Practicing a preferential option for Indigenous people
Much has been written about the significance of the apparition of Our Lady of Guadalupe before an Indigenous man. The fact that Our Lady appeared before
Juan Diego, a humble man who had internalized a self-hatred that led him to describe himself in a derogatory manner, is one of the most discussed and valued dimensions of this narrative. When Juan Diego describes himself as a “
campesino...the excrement of people,” he is describing an internalized oppression that rings true today to many Indigenous. Though not a parallel world to sixteenth-century, present-day Guatemala, today’s culture continues to reinforce the stereotype that Indigenous peoples are less worthy and less human than Ladinos.
The act of wearing Indigenous dress as part of one’s ritual of thanksgiving is a manner of theologically affirming the culture and voices of Indigenous people.
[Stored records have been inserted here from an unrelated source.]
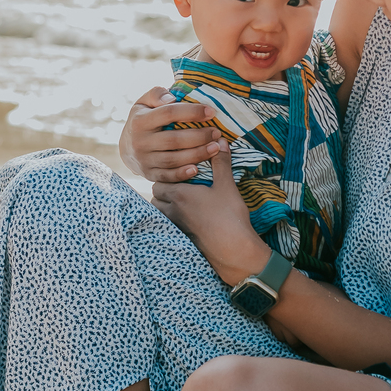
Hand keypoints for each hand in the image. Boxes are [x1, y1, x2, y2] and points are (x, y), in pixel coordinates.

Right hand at [119, 86, 225, 181]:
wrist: (127, 148)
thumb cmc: (143, 119)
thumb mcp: (144, 103)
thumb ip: (156, 94)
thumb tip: (171, 97)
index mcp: (140, 121)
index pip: (168, 113)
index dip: (191, 112)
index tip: (211, 112)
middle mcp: (140, 142)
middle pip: (173, 140)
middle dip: (199, 136)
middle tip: (217, 132)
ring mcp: (144, 160)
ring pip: (173, 160)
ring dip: (197, 155)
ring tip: (216, 148)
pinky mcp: (149, 175)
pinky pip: (167, 176)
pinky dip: (182, 174)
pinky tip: (198, 169)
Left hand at [151, 160, 268, 285]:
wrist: (235, 250)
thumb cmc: (230, 216)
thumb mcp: (226, 185)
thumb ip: (221, 162)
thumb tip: (220, 140)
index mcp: (179, 196)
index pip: (159, 182)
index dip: (167, 177)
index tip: (178, 174)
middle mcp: (172, 212)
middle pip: (155, 198)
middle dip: (163, 191)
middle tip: (178, 185)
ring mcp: (176, 228)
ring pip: (159, 214)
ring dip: (165, 207)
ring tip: (180, 201)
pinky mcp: (182, 240)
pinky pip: (169, 226)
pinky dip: (172, 220)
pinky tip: (187, 218)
Underlying the unspoken requirement of dressing one’s child in traje is the assertion that it is only as Indigenous that one can give thanks and praise to Guadalupe. This practice demonstrates a preferential option for the Indigenous, a theological claim that is affirmed by both Indigenous and Ladino communities. Their Indigenous dress highlights that it is the who of the apparition that is vital in their remembrance of the story.
Let us hope at least that this moment of religious affirmation of Guatemala’s rich Indigenous culture, where the lines between Indigenous and Ladinos is beautifully erased, continues to live on in San Lucas and that Guadalupe’s preferential option for the Indigenous remains alive in San Luqueño’s theological memory.